## What the exercise asks
Reproduce the entries beneath exactly, without their images.

-=-=-=-=-

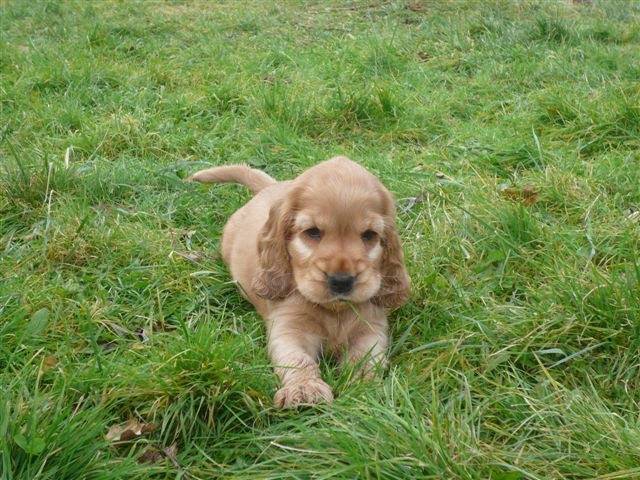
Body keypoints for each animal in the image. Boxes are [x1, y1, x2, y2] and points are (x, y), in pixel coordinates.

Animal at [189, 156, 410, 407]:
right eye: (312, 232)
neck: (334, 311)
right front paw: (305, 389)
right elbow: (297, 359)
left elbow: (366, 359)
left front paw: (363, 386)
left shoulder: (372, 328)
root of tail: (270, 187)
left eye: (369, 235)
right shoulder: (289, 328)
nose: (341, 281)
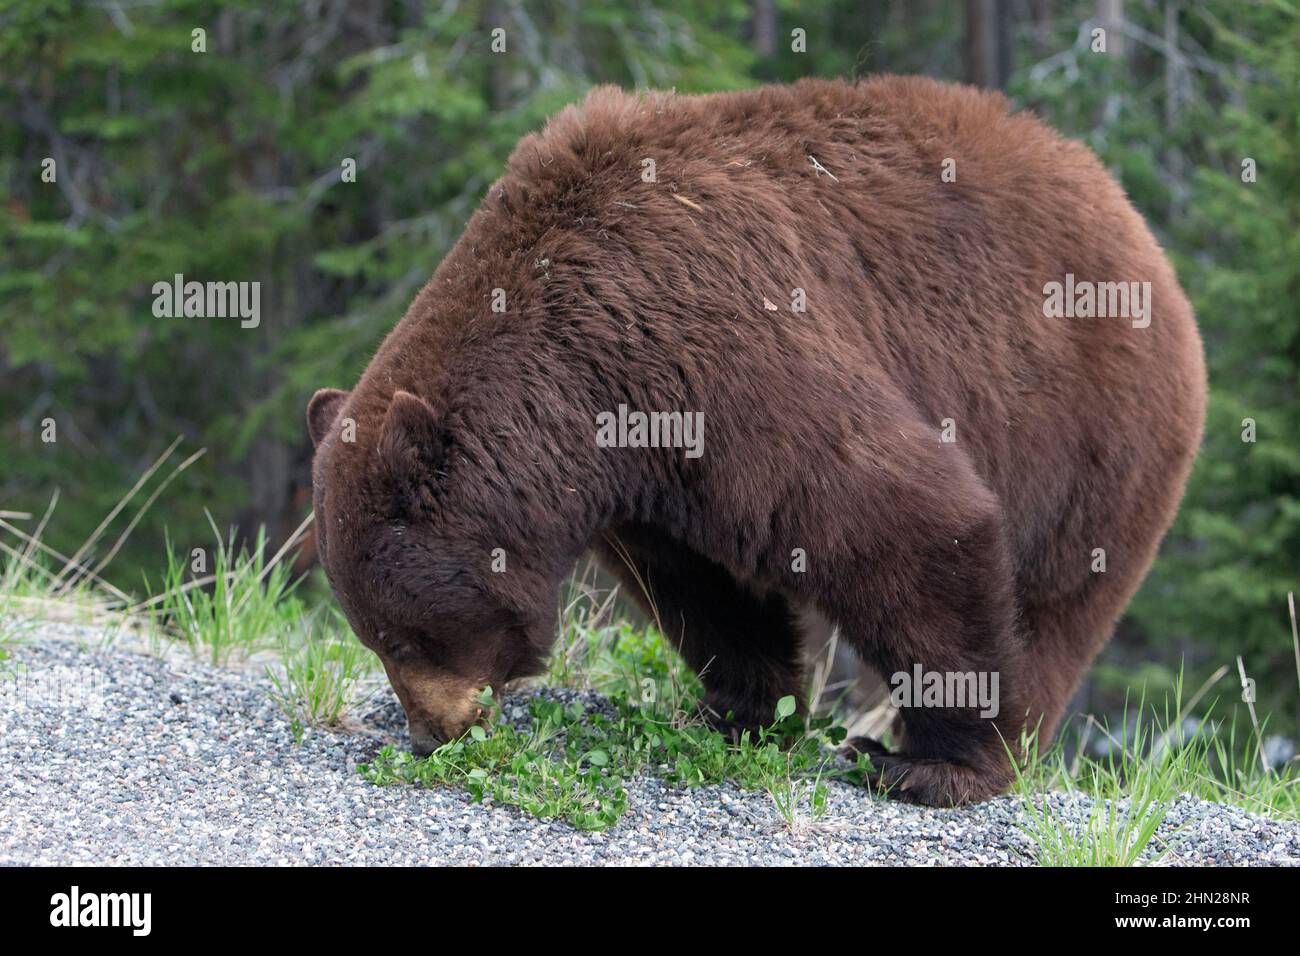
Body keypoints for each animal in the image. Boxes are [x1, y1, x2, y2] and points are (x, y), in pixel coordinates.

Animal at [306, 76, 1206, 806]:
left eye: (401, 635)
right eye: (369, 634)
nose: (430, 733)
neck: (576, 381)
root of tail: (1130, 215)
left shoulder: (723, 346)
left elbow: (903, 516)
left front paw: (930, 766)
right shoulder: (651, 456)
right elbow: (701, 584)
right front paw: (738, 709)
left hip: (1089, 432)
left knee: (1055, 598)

-=-=-=-=-

## Answer to the problem
Body keypoints for each animal in the image. Boxes are [x1, y1, x2, y2] and points are (x, y), in pixel coordinates.

Animal at [189, 156, 410, 407]:
right eye: (312, 232)
neck: (334, 311)
right front paw: (305, 389)
right elbow: (297, 359)
left elbow: (366, 359)
left front paw: (363, 386)
left shoulder: (372, 328)
root of tail: (270, 187)
left eye: (369, 235)
right shoulder: (289, 328)
nose: (341, 281)
Body keypoints for each animal in the image. Boxes are [x1, y1, x2, y2] and points are (x, y), in pixel coordinates.

Animal at [306, 76, 1206, 806]:
left eye: (401, 635)
right eye: (369, 634)
nose: (430, 733)
neck: (576, 381)
root of tail: (1130, 215)
left shoulder: (723, 346)
left elbow: (903, 516)
left front paw: (930, 766)
right shoulder: (651, 456)
right elbow: (701, 584)
right front paw: (738, 709)
left hip: (1089, 432)
left knee: (1055, 598)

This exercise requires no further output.